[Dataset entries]
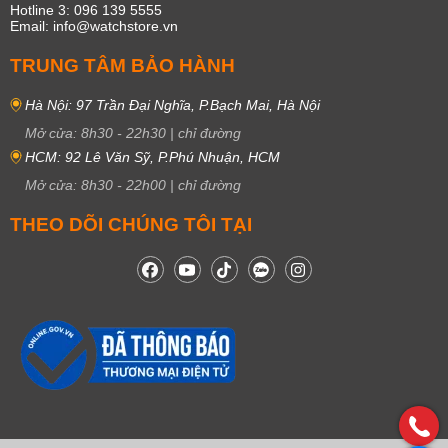
Hotline 3: 096 139 5555
Email: info@watchstore.vn
TRUNG TÂM BẢO HÀNH
Hà Nội: 97 Trần Đại Nghĩa, P.Bạch Mai, Hà Nội
Mở cửa:
8h30
-
22h30
|
chỉ đường
HCM: 92 Lê Văn Sỹ, P.Phú Nhuận, HCM
Mở cửa:
8h30
-
22h00
|
chỉ đường
THEO DÕI CHÚNG TÔI TẠI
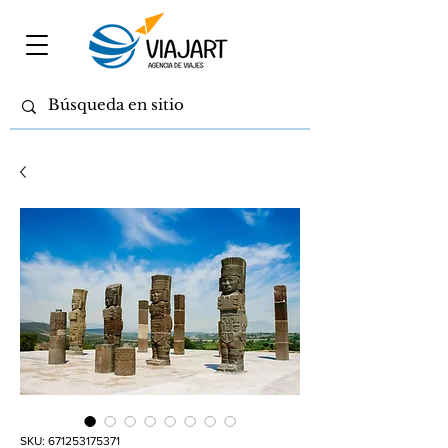
SKU: 671253175371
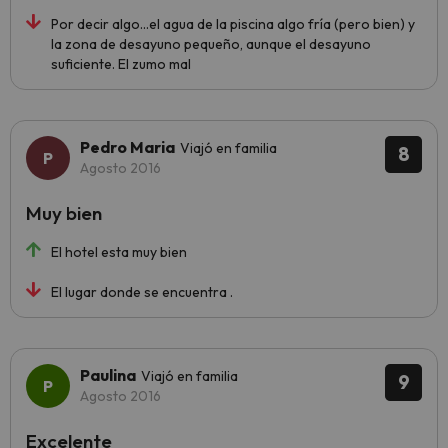
Por decir algo...el agua de la piscina algo fría (pero bien) y
la zona de desayuno pequeño, aunque el desayuno
suficiente. El zumo mal
Pedro Maria
Viajó en familia
8
Agosto 2016
Muy bien
El hotel esta muy bien
El lugar donde se encuentra .
Paulina
Viajó en familia
9
Agosto 2016
Excelente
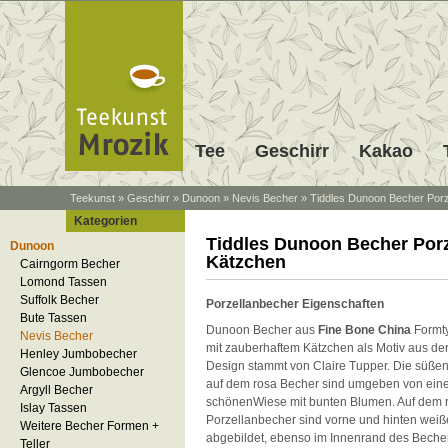
Tee
Geschirr
Kakao
Teekunst
»
Geschirr
»
Dunoon
»
Nevis Becher
»
Tiddles Dunoon Becher Porz
Kategorien
Tiddles Dunoon Becher Porz
Dunoon
Kätzchen
Cairngorm Becher
Lomond Tassen
Suffolk Becher
Porzellanbecher Eigenschaften
Bute Tassen
Dunoon Becher aus
Fine Bone China
Formt
Nevis Becher
mit zauberhaftem Kätzchen als Motiv aus der
Henley Jumbobecher
Design stammt von Claire Tupper. Die süßen
Glencoe Jumbobecher
auf dem rosa Becher sind umgeben von eine
Argyll Becher
schönenWiese mit bunten Blumen. Auf dem 
Islay Tassen
Porzellanbecher sind vorne und hinten wei
Weitere Becher Formen +
abgebildet, ebenso im Innenrand des Bechers
Teller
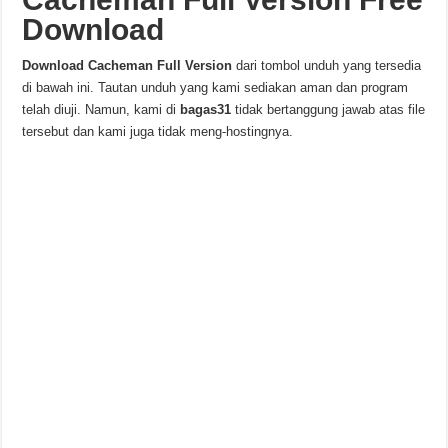
Download
Download Cacheman
Full Version
dari tombol unduh yang tersedia
di bawah ini. Tautan unduh yang kami sediakan aman dan program
telah diuji. Namun, kami di
bagas31
tidak bertanggung jawab atas file
tersebut dan kami juga tidak meng-hostingnya.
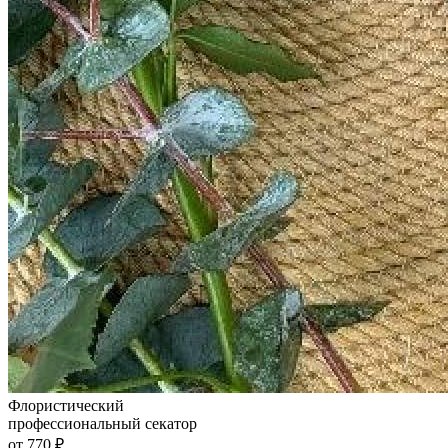
Флористический
профессиональный секатор
от 770 ₽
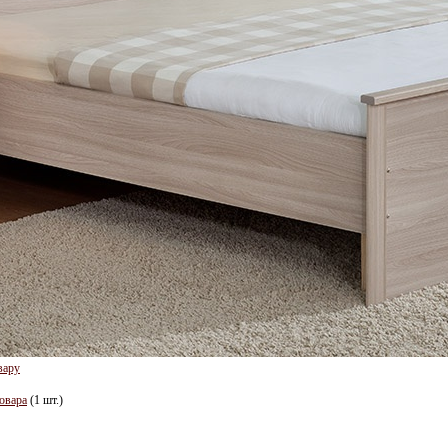
вару
овара
(1 шт.)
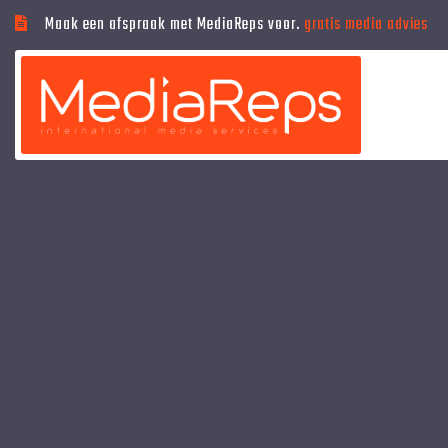
Maak een afspraak met MediaReps voor.
gratis media advies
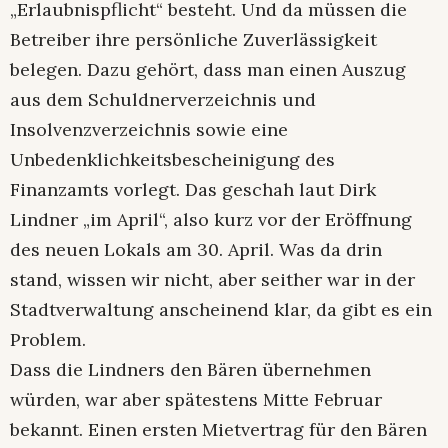
„Erlaubnispflicht“ besteht. Und da müssen die
Betreiber ihre persönliche Zuverlässigkeit
belegen. Dazu gehört, dass man einen Auszug
aus dem Schuldnerverzeichnis und
Insolvenzverzeichnis sowie eine
Unbedenklichkeitsbescheinigung des
Finanzamts vorlegt. Das geschah laut Dirk
Lindner „im April“, also kurz vor der Eröffnung
des neuen Lokals am 30. April. Was da drin
stand, wissen wir nicht, aber seither war in der
Stadtverwaltung anscheinend klar, da gibt es ein
Problem.
Dass die Lindners den Bären übernehmen
würden, war aber spätestens Mitte Februar
bekannt. Einen ersten Mietvertrag für den Bären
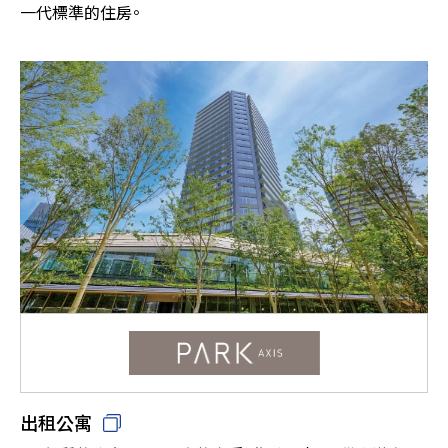
一代標準的住房。
出租公寓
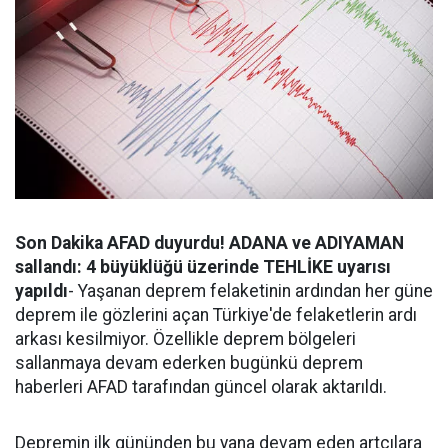
Son Dakika AFAD duyurdu! ADANA ve ADIYAMAN
sallandı: 4 büyüklüğü üzerinde TEHLİKE uyarısı
yapıldı
- Yaşanan deprem felaketinin ardından her güne
deprem ile gözlerini açan Türkiye'de felaketlerin ardı
arkası kesilmiyor. Özellikle deprem bölgeleri
sallanmaya devam ederken bugünkü deprem
haberleri AFAD tarafından güncel olarak aktarıldı.
Depremin ilk gününden bu yana devam eden artçılara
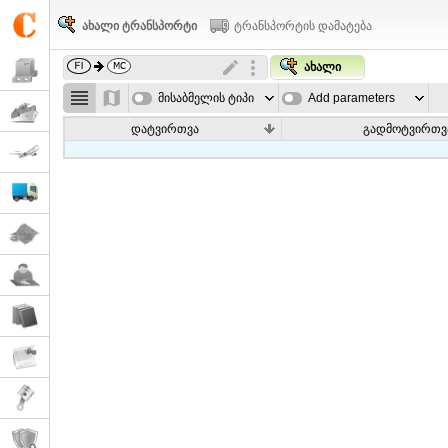
ახალი ტრანსპორტი
ტრანსპორტის დამატება
ახალი
მისაბმელის ტიპი
Add parameters
დატვირთვა
გადმოტვირთვ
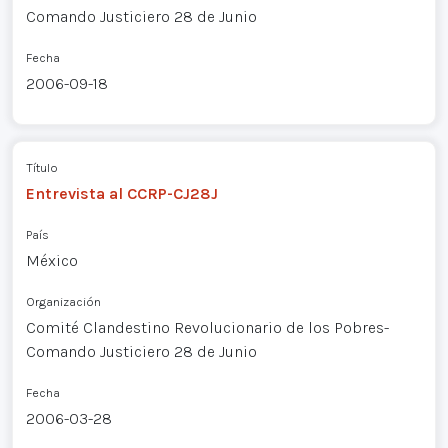
Comando Justiciero 28 de Junio
Fecha
2006-09-18
Título
Entrevista al CCRP-CJ28J
País
México
Organización
Comité Clandestino Revolucionario de los Pobres-
Comando Justiciero 28 de Junio
Fecha
2006-03-28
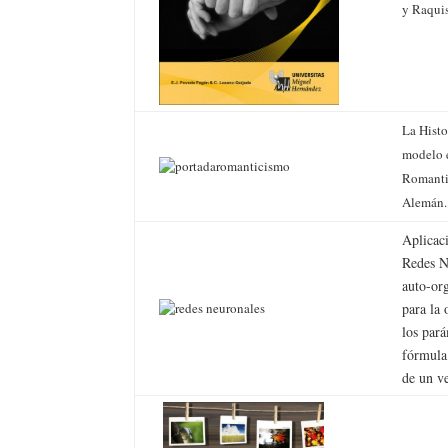
y Raqui
La Hist
modelo 
Romant
Alemán.
Aplicac
Redes N
auto-or
para la
los par
fórmula
de un v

- _What you have to do_: Among the lines of the data above, find those with the word "sind" and show them.

- _Task answer_:
auf dem rosa Becher sind umgeben von eine
Porzellanbecher sind vorne und hinten wei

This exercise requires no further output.